[Textauszug]
______

Urteile gegen mehr als 80 Personen nach "Stuttgarter Krawallnacht"

Urteile gegen mehr als 80 Personen nach "Stuttgarter Krawallnacht"

Ein Jahr nach den Ausschreitungen in der Nacht vom 20. auf den 21. Juni 2020 in Stuttgart haben Baden-Württembergs Innenminister Thomas Strobl und Justizministerin Marion Gentges (beide CDU) eine Bilanz der strafrechtlichen Aufarbeitung gezogen. Bisher wurden gegen mehr als 150 Beschuldigte Ermittlungsverfahren eingeleitet. Gegen 83 Personen ergingen bereits Urteile, von denen 65 rechtskräftig sind, sagte Gentges. Strobl ergänzte, dass insgesamt bislang durch Gerichte rund 100 Jahre Freiheitsstrafe verhängt, 40 Jahre davon ohne Bewährung.

Strobl und Gentges unterstrichen, die Ermittlungen seien noch nicht abgeschlossen und würden "mit langem Atem fortgesetzt". Parallel dazu werde an der Prävention gearbeitet. Dazu gehöre auch die Installation einer Videoüberwachung an Orten in der Stuttgarter Innenstadt, an denen öfter kriminelle Taten geschehen.

Der Stuttgarter Polizeipräsident Franz Lutz sagte, junge Menschen, die friedlich und anständig feiern, "gehören zu unserer Stadtgesellschaft dazu". "Wo aber die rote Linie überschritten wird - durch Straftaten, durch Gewalt oder durch Aggressionen gegen Polizeibeamte - schreiten wir konsequent ein", warnte er. Die Polizei unterstütze auch Wiedergutmachungskonferenzen, in denen Opfer und Täter die Tat und deren Folgen gemeinsam aufarbeiten.

______

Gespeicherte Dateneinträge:
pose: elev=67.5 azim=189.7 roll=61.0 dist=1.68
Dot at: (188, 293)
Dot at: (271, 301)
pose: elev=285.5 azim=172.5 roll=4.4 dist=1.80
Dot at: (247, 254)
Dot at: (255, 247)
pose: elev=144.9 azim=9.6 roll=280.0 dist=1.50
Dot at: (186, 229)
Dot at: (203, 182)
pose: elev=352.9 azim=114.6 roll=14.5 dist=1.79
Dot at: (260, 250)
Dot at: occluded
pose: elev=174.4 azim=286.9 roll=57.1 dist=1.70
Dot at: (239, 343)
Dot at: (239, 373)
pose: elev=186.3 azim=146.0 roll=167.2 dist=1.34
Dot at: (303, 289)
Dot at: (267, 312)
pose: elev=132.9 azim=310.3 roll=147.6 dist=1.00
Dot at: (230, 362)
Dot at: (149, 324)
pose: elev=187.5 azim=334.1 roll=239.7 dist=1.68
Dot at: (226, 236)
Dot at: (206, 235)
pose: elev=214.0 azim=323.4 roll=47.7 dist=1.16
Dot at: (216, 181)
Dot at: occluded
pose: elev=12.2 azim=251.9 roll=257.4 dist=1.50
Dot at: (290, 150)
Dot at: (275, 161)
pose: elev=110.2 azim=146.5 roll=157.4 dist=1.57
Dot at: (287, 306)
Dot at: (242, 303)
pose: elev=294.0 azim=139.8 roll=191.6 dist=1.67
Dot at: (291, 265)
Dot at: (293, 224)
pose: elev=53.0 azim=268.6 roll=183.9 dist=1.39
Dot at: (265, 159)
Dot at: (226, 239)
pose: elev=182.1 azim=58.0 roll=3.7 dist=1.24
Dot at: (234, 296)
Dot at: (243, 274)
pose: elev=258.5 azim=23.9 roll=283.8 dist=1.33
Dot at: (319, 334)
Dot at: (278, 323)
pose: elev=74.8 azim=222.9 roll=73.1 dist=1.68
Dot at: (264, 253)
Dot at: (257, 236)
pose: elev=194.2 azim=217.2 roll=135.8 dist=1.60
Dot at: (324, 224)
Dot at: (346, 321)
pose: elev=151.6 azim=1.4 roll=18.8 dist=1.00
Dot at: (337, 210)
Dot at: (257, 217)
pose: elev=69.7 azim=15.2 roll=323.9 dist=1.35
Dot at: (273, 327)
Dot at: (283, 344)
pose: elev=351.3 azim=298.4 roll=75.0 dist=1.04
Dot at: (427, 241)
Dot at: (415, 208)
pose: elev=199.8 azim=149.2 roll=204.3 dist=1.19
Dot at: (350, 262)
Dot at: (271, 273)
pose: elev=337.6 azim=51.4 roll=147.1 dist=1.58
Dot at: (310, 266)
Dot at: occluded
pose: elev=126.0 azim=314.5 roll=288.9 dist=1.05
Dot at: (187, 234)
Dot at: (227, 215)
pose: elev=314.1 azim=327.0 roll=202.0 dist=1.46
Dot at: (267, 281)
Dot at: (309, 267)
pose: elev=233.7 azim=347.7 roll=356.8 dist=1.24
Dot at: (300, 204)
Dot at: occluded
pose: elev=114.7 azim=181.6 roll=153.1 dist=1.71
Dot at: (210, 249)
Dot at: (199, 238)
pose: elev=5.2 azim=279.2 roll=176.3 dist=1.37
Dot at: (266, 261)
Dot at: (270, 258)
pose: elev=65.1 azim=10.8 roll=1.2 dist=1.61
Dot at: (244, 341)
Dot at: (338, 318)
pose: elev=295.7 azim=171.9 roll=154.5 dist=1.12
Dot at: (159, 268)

______

[Aufgabenstellung]
Schreiben Sie aus dem Bericht über die Stuttgarter Krawallnacht die Stelle ab, die mit „Strobl und Gentges“ beginnt und bis einschließlich „kriminelle Taten geschehen.“ reicht.

[Lösung]
Strobl und Gentges unterstrichen, die Ermittlungen seien noch nicht abgeschlossen und würden "mit langem Atem fortgesetzt". Parallel dazu werde an der Prävention gearbeitet. Dazu gehöre auch die Installation einer Videoüberwachung an Orten in der Stuttgarter Innenstadt, an denen öfter kriminelle Taten geschehen.